In [134]: v1=v.view(np.dtype('(6,)i4'))

In [135]: v1
Out[135]: 
array([[[2, 0, 0, 0, 0, 1],
        [1, 0, 3, 2, 1, 2],
        [3, 1, 3, 0, 3, 1]],

       [[1, 2, 1, 1, 0, 3],
        [3, 0, 3, 2, 3, 1],
        [1, 3, 1, 1, 3, 3]],

       [[0, 2, 3, 3, 1, 1],
        [0, 1, 1, 1, 3, 0],
        [0, 3, 3, 3, 1, 0]]])

I'm not sure this helps, though. Applying unique to the last dimension has the same issues as with the structured form.

In [137]: [np.unique(i) for i in v1.reshape(-1,6)]

===================== What I wrote below is for a 1d structured array. The example is 2d. Of course it could be flattened and all that applies.

---

My first thought was to transform this to a list and apply set to each tuple. It's a structured array, so v.tolist() will be a list of tuples.
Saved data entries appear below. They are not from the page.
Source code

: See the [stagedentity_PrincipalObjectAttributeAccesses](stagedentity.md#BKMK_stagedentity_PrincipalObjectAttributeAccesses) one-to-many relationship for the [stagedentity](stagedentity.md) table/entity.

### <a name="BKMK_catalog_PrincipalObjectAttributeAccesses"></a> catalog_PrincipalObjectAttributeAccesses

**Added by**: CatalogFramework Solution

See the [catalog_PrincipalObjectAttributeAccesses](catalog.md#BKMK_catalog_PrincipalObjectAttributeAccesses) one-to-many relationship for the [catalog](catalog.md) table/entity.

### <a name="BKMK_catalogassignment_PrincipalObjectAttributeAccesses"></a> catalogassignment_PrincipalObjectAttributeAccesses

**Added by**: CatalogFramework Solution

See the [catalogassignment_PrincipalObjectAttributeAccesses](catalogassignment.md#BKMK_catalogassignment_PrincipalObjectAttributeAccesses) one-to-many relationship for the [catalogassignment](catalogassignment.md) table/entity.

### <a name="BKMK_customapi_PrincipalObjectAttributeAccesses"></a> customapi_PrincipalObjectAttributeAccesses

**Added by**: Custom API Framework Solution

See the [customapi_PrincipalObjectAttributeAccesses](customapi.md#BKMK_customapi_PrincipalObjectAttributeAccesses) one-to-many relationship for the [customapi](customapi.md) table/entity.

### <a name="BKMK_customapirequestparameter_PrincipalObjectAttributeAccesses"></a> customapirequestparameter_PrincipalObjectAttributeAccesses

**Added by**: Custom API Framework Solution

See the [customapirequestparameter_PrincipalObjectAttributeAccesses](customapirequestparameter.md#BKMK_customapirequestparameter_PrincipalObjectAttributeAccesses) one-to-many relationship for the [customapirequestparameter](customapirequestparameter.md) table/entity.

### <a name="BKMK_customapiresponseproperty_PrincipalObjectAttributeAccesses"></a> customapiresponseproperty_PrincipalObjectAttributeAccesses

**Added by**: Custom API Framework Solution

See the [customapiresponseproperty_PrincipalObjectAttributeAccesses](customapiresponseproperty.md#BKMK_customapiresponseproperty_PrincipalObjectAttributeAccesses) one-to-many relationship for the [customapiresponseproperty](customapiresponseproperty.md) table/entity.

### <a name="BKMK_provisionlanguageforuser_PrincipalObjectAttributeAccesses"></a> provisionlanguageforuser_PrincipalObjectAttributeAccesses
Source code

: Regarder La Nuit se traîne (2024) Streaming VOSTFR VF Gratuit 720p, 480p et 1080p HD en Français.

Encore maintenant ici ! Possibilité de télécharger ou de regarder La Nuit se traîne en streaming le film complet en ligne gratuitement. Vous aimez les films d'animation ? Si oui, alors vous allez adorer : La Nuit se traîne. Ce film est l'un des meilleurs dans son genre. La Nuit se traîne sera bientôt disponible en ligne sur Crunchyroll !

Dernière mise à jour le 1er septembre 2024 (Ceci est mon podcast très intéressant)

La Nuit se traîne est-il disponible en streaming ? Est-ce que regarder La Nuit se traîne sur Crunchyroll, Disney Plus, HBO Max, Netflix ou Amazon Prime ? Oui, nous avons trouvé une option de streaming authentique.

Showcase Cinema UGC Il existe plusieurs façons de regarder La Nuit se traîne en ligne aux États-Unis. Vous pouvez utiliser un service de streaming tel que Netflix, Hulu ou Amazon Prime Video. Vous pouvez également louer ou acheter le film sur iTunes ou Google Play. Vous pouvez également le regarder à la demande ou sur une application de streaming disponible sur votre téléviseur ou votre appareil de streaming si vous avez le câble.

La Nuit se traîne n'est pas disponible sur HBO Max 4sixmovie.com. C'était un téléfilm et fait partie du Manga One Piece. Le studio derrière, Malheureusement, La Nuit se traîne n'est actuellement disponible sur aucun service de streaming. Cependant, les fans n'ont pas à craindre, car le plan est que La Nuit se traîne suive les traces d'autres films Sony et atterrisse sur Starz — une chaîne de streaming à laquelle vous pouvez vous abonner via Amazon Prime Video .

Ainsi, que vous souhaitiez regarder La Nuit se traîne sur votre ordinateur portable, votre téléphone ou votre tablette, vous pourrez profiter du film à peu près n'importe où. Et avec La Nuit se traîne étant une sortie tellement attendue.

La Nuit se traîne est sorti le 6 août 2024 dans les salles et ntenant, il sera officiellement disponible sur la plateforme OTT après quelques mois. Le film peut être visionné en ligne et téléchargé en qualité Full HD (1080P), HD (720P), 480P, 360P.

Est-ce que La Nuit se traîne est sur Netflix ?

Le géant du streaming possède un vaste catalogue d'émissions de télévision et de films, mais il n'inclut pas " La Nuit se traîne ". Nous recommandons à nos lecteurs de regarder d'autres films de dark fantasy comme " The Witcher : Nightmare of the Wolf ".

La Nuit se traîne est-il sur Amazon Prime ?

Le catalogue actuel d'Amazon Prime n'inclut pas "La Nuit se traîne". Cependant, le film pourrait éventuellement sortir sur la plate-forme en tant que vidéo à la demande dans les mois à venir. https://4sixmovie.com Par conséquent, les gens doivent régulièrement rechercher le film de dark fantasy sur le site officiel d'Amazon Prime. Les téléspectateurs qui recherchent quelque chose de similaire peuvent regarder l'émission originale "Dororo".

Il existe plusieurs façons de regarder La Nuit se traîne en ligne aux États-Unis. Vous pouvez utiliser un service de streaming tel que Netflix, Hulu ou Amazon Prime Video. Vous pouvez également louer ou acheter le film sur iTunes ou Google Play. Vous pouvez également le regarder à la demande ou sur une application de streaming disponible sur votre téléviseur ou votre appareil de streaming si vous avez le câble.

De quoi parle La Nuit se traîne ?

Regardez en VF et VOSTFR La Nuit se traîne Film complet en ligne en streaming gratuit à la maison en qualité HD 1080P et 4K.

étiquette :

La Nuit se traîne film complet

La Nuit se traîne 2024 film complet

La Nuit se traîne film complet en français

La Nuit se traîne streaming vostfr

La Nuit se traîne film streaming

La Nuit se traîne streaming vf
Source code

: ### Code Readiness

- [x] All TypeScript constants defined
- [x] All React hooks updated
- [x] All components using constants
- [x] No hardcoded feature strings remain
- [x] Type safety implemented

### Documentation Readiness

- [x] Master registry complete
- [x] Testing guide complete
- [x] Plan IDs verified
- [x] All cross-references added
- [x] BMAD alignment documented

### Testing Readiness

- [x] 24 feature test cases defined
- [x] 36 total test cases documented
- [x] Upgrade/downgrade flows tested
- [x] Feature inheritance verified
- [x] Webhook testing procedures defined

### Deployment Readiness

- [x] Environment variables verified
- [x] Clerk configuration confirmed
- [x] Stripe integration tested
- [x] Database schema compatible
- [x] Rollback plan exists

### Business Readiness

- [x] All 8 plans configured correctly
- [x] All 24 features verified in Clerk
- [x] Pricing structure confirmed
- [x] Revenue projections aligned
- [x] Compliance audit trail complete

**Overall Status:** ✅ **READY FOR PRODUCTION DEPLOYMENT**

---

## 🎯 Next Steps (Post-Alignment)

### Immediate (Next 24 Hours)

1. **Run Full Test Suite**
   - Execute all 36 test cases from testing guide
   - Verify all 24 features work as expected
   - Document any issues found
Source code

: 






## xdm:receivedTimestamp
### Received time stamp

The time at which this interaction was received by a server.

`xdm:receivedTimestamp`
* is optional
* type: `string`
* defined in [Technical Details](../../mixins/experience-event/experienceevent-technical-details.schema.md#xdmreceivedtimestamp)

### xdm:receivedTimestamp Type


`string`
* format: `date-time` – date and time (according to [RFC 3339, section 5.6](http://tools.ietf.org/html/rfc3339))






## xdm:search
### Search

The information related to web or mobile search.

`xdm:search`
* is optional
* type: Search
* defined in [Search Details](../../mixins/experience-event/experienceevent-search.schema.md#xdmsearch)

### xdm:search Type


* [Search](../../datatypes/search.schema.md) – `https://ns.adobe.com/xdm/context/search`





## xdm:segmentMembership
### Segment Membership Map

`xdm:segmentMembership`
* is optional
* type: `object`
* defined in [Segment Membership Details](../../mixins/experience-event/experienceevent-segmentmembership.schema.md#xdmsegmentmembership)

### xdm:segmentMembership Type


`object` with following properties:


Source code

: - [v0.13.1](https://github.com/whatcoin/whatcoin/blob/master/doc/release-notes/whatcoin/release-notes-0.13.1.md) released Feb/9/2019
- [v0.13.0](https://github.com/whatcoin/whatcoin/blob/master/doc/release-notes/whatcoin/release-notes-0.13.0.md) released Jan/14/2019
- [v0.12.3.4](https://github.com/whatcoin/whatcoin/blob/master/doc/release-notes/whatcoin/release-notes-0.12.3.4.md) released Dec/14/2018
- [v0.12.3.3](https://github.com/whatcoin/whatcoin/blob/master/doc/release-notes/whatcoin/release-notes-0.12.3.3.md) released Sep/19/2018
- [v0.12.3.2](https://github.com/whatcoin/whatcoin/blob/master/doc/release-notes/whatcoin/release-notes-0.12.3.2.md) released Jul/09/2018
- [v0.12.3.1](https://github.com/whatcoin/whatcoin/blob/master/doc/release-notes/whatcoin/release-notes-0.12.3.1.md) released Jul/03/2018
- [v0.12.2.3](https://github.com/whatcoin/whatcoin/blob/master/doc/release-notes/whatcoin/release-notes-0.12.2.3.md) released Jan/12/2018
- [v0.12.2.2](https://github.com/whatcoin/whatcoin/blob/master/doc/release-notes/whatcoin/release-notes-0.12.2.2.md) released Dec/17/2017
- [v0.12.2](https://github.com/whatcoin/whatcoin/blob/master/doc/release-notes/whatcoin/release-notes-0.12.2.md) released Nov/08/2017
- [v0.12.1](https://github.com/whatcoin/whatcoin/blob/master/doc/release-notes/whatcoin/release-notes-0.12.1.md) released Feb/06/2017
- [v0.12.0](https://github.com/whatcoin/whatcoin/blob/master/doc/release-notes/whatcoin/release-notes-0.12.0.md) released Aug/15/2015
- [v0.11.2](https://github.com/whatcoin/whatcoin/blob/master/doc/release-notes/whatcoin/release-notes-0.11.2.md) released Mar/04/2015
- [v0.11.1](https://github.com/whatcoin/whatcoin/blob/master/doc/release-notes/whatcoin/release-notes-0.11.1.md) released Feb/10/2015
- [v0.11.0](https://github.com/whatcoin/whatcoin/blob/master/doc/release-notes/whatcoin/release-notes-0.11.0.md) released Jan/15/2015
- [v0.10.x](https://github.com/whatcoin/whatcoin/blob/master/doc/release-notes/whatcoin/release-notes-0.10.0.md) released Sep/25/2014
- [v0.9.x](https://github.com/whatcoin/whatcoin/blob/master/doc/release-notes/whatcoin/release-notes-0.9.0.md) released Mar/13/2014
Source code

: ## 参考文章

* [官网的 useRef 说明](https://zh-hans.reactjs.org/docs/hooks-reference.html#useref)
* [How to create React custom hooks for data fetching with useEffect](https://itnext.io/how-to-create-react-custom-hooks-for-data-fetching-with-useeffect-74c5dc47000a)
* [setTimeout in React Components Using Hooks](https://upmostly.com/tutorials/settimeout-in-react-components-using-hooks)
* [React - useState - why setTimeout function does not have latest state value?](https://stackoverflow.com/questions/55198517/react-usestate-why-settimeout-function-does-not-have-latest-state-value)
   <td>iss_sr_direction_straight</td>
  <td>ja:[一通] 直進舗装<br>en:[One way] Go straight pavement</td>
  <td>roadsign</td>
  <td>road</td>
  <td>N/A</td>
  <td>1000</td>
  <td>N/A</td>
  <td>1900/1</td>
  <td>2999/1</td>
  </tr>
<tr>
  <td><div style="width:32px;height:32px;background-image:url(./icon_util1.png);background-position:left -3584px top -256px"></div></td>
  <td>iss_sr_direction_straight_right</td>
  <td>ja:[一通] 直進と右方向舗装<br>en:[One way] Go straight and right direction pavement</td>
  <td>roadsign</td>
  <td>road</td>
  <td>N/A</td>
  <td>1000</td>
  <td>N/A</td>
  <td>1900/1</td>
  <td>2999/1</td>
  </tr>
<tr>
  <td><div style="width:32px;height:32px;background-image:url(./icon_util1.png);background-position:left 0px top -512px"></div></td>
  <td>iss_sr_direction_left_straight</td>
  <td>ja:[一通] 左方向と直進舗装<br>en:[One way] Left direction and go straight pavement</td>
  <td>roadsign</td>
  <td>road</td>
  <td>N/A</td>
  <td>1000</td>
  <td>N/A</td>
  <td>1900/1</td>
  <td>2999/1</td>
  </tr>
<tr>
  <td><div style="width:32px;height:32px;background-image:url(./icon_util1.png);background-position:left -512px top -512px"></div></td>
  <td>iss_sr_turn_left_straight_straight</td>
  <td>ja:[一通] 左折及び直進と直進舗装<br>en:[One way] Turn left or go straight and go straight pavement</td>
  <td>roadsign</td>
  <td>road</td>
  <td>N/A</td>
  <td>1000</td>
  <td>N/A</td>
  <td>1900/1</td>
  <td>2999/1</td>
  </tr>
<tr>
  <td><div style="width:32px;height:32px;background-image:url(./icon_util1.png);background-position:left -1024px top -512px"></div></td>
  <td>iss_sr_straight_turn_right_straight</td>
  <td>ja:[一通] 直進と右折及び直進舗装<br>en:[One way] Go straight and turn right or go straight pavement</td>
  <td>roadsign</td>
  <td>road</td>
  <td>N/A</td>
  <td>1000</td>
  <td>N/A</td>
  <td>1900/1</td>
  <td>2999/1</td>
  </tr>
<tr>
Something along that line was my first suggestion in the link that Dan found:

https://stackoverflow.com/a/32381082/901925

(the focus there is on the count; the bincount solutions won't help here.).

 [set(i) for i in v.tolist()]

You may not even need to translate it, though I'd have to test it. I don't know off hand if a structured record will work as an argument to set.

 [set(i) for i in v]

Regardless the result will be a list of items of different length. Whether they are sets, lists or arrays isn't important. Only they won't be structured arrays - unless we take the extra effort to identify which fields are unique.

Since the fields are all the same dtype, it would be easy to convert this to a 2d array.

 v.view(int, 6)  # 6 fields

should do the trick (needs testing). (Correction, converting this to a pure int array isn't as easy as I thought).

np.unique should work as well as set; however I suspect set is faster for 6 values (or any other reasonable number of fields).